Я не знаю, как она пришла в церковь. В совхозе не было церкви, и только в Моздоке, уже вдова, она стала приходить в Успенский храм. Ее родители были глубоко верующими людьми, и мне кажется, тот вынужденный перерыв, который случился в ее религиозной жизни при переезде на Кавказ, был для нее лишь мигом - так органично и прочно вошла она в жизнь приходского храма, продолжая вековую семейную традицию.

На Литургии она всегда стояла справа от Царских врат, и если я приходила к ней в гости и не находила ее дома - знала, что искать надо в церкви. Я входила в храм - и видела впереди ее ровную спину. Уже старея и слабея, она никогда так ни разу и не приспела на скамейку, всегда заполненную ее сверстницами. Как будто хотела отстоять все те годы, которые вынужденно пропустила.
-=-=-=-=-
### Учебные задания
A: Соответствуют ли отрывку о прихожанке утверждения (i) «В совхозе была церковь», (ii) «На Литургии она стояла справа от Царских врат», (iii) «Ее родители были неверующими»? На каждое ответьте «да» или «нет» и приведите решающие слова отрывка точной цитатой.
B: Продолжите отрывок о прихожанке, начав сразу после его последнего предложения.
Записи взяты из другого источника.

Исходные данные
-=-=-=-=-
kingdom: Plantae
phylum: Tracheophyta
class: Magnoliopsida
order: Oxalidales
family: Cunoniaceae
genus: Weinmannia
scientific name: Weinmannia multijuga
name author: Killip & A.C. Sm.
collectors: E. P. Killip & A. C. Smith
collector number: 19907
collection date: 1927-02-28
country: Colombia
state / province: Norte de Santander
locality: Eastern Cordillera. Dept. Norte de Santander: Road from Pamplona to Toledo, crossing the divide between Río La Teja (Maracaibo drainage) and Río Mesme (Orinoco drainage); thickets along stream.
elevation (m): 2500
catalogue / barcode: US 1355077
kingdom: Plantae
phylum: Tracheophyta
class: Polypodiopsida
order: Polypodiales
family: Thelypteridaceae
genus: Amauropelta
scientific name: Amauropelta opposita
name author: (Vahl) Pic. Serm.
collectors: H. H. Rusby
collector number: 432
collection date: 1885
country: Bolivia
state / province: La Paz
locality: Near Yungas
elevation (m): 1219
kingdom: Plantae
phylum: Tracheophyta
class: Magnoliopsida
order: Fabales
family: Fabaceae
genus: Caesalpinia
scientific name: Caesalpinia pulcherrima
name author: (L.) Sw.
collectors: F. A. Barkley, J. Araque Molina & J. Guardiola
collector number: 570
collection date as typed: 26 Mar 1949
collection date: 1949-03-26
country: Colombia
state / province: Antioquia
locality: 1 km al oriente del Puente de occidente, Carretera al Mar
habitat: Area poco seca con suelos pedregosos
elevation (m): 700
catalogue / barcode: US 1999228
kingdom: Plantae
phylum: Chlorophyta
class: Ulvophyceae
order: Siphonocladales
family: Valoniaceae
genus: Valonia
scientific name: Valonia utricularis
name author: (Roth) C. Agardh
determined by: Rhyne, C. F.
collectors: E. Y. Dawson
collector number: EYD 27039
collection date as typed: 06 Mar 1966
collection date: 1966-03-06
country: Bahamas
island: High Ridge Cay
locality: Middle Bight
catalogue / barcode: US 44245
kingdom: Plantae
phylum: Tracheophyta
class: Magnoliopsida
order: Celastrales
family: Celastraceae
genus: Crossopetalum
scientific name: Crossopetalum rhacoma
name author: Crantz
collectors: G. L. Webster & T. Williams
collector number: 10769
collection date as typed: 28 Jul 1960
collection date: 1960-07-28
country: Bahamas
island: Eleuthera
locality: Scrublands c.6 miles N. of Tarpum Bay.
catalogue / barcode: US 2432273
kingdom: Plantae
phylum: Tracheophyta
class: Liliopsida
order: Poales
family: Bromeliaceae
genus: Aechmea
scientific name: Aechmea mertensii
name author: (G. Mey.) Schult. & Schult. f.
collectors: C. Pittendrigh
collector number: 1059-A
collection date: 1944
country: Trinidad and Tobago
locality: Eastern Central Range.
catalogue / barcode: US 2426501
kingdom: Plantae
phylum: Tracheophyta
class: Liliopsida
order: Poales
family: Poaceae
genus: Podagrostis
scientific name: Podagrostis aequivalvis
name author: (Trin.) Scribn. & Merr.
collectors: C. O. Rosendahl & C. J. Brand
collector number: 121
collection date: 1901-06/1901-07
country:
-=-=-=-=-
### Ответы к заданиям
A:
(i) Нет: «В совхозе не было церкви».
(ii) Да: «На Литургии она всегда стояла справа от Царских врат».
(iii) Нет: «Ее родители были глубоко верующими людьми».

B:
Соседские бабушки в шутку называли ее «генералом». Так и говорили мне у входа в храм: «Вот она, наш генерал». Бывало, моя тетка пожурит ее: «Мам, ну зачем столько стоять? Ноги устают, а ты немолодая. Ну какие у тебя грехи?» Бабушка отвечала: «У всех грехи, и у меня грехи. Безгрешных нету». Вот скажет две фразы - а в них столько народной мудрости, столько библейской глубины, что вспоминаю через много лет, уже повзрослев и прочитав много книг, - и понимаю, что и правда существует этот загадочный культурный код, который у русских, как и у греков или грузин, замешан на православной вере и передается из поколения в поколение.

Я пытаюсь вспомнить, видела ли хоть раз ее без платка - и не помню. Свой белый хлопковый платок днем она не снимала. Внутренняя ее строгость к себе и приверженность к правилам, которые переняла она от матери, не отражалась на детях или внуках - мы были очень свободно воспитаны, - но всегда в ней чувствовалась. В небольшой коробке она хранила портрет своей матери, Наталии Павловны, одетой в простую блузку и платок, — и орден матери-героини в виде звезды, который дала Наталии Павловне советская власть за воспитание десяти детей.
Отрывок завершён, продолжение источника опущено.